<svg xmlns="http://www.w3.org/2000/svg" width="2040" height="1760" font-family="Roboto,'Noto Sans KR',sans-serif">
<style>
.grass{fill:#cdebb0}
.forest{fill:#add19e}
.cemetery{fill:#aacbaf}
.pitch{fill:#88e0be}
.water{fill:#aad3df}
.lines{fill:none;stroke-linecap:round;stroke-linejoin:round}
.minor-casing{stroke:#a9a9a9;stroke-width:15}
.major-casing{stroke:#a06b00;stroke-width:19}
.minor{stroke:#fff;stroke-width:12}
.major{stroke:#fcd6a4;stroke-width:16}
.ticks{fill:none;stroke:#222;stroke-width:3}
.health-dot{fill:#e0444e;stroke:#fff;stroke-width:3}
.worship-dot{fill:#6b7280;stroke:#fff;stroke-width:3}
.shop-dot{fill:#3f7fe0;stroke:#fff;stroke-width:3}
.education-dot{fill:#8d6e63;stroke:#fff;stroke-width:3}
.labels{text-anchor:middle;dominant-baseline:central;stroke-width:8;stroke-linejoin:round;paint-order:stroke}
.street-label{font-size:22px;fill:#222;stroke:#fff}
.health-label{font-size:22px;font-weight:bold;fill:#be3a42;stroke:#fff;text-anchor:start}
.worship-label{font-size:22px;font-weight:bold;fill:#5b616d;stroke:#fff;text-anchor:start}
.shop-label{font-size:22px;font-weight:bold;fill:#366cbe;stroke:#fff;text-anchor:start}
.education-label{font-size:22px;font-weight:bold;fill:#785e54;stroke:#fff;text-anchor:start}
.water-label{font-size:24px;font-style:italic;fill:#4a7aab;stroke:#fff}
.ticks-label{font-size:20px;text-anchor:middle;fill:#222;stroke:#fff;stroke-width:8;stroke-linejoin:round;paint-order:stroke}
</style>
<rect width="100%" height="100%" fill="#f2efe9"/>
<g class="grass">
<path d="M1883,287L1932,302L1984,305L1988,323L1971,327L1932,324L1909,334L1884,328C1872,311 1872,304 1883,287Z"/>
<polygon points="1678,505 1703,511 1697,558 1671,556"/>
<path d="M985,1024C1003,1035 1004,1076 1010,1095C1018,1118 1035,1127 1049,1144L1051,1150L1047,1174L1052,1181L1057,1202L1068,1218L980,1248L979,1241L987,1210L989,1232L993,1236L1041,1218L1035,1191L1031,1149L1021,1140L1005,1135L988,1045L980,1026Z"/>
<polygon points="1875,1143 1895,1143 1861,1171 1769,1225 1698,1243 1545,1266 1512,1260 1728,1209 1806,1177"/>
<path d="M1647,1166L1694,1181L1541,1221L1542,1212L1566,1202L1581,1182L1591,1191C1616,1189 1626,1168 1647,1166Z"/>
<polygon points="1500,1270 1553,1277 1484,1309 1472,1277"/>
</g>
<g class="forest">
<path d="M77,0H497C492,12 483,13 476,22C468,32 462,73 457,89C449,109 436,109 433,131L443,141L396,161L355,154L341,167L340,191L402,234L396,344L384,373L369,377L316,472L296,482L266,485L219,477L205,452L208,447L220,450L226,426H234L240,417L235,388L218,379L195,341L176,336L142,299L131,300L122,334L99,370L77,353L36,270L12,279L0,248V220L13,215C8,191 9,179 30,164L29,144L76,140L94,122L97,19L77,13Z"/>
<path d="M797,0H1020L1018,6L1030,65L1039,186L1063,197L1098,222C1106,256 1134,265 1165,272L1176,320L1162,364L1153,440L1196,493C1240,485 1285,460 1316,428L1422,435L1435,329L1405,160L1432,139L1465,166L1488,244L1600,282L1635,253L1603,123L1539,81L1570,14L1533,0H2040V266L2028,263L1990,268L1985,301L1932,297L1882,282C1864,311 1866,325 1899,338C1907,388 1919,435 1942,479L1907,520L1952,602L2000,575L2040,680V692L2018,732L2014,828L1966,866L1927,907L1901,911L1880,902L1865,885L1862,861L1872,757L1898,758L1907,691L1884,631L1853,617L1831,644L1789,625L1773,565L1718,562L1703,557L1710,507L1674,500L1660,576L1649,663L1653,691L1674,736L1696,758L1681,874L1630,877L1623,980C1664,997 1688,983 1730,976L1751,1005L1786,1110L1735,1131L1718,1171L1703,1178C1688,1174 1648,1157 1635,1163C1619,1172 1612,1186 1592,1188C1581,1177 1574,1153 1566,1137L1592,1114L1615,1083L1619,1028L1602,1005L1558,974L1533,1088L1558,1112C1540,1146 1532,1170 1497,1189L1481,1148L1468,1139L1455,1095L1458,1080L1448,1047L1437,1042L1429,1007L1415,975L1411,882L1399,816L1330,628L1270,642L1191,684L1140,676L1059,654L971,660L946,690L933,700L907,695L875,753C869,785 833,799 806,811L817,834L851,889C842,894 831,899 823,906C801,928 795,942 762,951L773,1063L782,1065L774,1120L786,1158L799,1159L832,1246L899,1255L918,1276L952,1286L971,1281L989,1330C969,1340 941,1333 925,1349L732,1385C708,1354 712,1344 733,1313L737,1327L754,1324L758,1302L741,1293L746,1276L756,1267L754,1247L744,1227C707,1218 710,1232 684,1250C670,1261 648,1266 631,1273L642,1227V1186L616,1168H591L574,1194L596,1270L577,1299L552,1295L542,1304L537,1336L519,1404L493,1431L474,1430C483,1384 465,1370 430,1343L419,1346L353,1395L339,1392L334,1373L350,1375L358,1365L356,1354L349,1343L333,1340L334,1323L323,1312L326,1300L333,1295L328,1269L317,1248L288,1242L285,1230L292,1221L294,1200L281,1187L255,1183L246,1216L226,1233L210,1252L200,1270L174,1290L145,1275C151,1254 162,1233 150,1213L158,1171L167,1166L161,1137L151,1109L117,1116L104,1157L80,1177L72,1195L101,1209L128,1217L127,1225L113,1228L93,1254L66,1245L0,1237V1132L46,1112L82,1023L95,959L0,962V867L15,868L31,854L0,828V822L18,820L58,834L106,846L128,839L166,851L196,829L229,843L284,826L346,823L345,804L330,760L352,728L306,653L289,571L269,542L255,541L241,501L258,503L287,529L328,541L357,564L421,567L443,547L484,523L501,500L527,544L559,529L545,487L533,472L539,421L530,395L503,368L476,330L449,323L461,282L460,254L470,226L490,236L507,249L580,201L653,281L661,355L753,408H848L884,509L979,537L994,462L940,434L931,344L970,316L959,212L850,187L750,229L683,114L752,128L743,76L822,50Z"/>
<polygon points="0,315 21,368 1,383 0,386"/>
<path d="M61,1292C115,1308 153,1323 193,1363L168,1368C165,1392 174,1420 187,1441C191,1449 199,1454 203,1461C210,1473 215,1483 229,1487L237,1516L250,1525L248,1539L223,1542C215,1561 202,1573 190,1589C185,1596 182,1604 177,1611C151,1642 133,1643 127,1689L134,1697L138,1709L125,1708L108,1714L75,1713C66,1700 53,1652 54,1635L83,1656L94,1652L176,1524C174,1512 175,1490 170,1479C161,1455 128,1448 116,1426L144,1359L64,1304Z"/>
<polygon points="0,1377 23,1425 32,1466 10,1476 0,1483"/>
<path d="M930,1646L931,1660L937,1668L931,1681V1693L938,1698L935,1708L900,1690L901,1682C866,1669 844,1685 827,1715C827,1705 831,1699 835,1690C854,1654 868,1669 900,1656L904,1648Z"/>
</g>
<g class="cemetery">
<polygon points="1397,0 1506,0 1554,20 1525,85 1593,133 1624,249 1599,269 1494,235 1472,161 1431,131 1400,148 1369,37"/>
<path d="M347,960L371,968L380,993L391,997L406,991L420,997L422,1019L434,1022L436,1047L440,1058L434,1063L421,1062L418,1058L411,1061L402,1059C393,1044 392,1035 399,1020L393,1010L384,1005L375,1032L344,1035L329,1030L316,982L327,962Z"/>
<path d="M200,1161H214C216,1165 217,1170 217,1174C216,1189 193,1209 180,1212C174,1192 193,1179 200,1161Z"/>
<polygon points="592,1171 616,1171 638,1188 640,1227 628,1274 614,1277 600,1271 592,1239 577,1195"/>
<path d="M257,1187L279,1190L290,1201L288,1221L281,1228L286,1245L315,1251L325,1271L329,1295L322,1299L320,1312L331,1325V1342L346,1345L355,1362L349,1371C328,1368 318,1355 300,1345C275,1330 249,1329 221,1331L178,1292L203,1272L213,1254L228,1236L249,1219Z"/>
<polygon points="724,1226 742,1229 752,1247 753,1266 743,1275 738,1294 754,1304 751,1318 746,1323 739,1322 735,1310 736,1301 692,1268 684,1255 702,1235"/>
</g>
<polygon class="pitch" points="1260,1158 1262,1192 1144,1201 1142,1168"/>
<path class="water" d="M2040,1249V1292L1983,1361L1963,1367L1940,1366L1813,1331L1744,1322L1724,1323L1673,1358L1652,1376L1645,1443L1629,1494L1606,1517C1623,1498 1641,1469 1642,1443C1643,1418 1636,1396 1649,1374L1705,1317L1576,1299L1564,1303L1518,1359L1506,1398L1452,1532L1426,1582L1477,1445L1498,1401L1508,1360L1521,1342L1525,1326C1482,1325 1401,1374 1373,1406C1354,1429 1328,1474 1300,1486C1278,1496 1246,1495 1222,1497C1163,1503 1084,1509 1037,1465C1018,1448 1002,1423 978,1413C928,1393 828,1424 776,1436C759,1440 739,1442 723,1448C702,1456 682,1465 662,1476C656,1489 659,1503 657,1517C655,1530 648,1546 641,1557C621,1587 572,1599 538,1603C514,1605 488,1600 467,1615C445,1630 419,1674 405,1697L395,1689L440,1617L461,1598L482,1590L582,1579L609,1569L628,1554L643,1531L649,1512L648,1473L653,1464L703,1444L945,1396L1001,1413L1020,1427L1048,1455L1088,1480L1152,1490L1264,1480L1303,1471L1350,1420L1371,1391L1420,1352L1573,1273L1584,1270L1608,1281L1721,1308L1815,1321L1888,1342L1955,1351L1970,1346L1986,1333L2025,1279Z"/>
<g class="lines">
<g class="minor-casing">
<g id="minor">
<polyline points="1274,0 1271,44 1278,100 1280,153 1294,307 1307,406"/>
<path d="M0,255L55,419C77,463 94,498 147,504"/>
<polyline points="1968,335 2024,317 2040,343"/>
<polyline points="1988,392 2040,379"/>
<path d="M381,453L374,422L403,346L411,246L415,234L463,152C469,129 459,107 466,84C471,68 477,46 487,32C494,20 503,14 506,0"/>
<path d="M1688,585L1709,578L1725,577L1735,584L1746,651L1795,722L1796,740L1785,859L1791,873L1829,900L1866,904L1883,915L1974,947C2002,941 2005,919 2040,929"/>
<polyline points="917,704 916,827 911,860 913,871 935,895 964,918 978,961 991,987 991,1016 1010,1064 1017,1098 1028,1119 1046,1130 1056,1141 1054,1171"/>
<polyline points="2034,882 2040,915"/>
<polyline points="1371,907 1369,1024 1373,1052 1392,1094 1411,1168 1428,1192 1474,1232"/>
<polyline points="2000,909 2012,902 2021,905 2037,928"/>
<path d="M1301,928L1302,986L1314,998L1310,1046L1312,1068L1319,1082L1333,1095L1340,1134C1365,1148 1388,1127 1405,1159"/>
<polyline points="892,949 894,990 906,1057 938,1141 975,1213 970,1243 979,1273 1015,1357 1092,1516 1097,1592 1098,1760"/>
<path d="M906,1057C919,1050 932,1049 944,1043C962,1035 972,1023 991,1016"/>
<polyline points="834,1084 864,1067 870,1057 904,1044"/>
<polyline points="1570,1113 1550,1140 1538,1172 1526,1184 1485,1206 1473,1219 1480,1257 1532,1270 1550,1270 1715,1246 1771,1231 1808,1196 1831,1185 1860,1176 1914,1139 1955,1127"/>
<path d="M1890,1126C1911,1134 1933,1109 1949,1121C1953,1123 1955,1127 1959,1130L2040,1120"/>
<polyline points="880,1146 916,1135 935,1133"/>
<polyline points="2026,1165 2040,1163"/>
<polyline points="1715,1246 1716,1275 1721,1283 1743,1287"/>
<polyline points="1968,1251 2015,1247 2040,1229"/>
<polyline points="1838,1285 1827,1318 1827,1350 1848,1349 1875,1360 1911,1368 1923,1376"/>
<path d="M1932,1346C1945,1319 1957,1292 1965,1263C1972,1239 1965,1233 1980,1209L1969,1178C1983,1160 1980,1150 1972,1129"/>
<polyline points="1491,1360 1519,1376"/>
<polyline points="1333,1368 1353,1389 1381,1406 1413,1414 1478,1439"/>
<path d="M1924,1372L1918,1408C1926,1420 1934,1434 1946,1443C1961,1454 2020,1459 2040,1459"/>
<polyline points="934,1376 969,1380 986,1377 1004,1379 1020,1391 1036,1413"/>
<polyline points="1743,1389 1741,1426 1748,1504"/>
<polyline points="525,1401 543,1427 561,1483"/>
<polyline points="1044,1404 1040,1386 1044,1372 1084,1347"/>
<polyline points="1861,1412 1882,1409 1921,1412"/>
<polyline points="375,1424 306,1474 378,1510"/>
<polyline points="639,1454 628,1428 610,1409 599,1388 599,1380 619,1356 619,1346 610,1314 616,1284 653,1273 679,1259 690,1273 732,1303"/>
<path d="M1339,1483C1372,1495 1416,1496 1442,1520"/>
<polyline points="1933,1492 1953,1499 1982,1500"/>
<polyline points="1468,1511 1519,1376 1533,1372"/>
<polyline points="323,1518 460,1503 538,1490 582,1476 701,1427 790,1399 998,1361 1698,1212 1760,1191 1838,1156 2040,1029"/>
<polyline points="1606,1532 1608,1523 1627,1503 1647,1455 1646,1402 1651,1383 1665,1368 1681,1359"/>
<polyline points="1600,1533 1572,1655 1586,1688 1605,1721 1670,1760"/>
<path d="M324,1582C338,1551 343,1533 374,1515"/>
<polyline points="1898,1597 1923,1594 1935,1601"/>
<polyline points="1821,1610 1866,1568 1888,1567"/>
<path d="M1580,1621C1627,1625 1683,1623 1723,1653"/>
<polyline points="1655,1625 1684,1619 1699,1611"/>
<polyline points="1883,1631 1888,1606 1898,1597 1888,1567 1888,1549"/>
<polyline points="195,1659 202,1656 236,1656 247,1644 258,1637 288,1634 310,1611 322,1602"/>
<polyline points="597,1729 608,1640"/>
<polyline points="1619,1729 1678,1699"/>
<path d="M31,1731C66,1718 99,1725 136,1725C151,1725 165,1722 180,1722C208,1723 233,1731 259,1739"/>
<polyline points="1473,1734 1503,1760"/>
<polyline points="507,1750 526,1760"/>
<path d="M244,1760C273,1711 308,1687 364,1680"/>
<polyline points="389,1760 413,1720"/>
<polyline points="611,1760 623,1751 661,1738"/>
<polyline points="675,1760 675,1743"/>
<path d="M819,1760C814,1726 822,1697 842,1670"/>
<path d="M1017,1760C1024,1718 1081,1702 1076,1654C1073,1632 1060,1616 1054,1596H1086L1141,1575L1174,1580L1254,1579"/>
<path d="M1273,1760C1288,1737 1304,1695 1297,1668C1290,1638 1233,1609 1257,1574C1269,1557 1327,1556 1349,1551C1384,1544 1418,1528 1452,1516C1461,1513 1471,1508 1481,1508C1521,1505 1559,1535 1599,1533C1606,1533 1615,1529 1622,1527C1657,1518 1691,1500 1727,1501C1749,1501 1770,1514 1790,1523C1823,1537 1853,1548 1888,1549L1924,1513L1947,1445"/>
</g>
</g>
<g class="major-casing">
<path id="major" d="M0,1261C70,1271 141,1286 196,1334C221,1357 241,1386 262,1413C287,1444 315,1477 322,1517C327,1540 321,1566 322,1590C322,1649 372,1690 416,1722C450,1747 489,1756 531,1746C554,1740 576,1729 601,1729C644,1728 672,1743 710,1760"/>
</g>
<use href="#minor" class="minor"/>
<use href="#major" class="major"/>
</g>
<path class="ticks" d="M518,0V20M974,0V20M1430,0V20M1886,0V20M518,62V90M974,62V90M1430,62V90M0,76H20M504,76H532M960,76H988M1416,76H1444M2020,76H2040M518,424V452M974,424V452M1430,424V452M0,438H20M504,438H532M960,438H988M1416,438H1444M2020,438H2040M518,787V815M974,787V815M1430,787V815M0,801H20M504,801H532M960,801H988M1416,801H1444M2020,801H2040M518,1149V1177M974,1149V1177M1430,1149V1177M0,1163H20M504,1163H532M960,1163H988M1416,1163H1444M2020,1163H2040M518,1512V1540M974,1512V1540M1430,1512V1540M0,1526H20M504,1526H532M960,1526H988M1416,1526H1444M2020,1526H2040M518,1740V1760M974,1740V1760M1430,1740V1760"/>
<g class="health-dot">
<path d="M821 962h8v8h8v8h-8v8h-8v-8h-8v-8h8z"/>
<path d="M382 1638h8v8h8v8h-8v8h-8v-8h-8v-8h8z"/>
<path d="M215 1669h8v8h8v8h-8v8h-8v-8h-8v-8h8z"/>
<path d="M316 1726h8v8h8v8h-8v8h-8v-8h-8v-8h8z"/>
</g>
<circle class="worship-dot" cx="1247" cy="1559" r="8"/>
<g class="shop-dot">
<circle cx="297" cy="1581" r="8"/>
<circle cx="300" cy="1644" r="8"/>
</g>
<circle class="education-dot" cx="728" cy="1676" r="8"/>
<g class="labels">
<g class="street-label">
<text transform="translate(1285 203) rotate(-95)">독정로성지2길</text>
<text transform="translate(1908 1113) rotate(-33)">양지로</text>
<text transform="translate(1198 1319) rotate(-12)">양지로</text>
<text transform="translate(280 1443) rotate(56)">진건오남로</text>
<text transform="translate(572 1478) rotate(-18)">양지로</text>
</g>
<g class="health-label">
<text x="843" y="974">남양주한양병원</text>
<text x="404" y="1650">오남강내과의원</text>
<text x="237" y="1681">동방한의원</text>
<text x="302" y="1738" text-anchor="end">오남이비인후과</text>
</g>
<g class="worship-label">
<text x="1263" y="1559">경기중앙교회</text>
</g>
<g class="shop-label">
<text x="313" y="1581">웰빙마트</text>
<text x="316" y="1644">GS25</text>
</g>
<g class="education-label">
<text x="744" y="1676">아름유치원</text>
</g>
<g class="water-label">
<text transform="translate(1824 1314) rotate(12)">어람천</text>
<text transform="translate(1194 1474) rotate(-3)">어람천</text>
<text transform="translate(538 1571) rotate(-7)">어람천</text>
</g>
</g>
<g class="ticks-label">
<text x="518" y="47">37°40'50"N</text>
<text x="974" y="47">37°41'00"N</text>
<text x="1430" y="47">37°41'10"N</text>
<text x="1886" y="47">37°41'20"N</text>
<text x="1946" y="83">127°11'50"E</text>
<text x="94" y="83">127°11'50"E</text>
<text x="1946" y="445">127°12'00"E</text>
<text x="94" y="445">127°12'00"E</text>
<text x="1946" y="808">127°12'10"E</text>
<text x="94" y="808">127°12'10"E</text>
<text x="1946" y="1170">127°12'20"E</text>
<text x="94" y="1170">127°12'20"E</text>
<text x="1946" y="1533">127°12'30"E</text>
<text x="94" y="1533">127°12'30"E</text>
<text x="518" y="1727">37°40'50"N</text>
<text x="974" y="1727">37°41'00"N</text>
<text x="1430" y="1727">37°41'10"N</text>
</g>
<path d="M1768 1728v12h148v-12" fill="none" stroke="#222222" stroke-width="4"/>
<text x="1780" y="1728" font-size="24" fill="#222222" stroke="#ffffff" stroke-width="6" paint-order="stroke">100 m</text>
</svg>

☆ ☆ ☆ ☆ ☆ ☆ ☆

PROBLEM TO SOLVE:
Find how many lines in the listing contain the word "street" and give that count alone.

RESPONSE:
2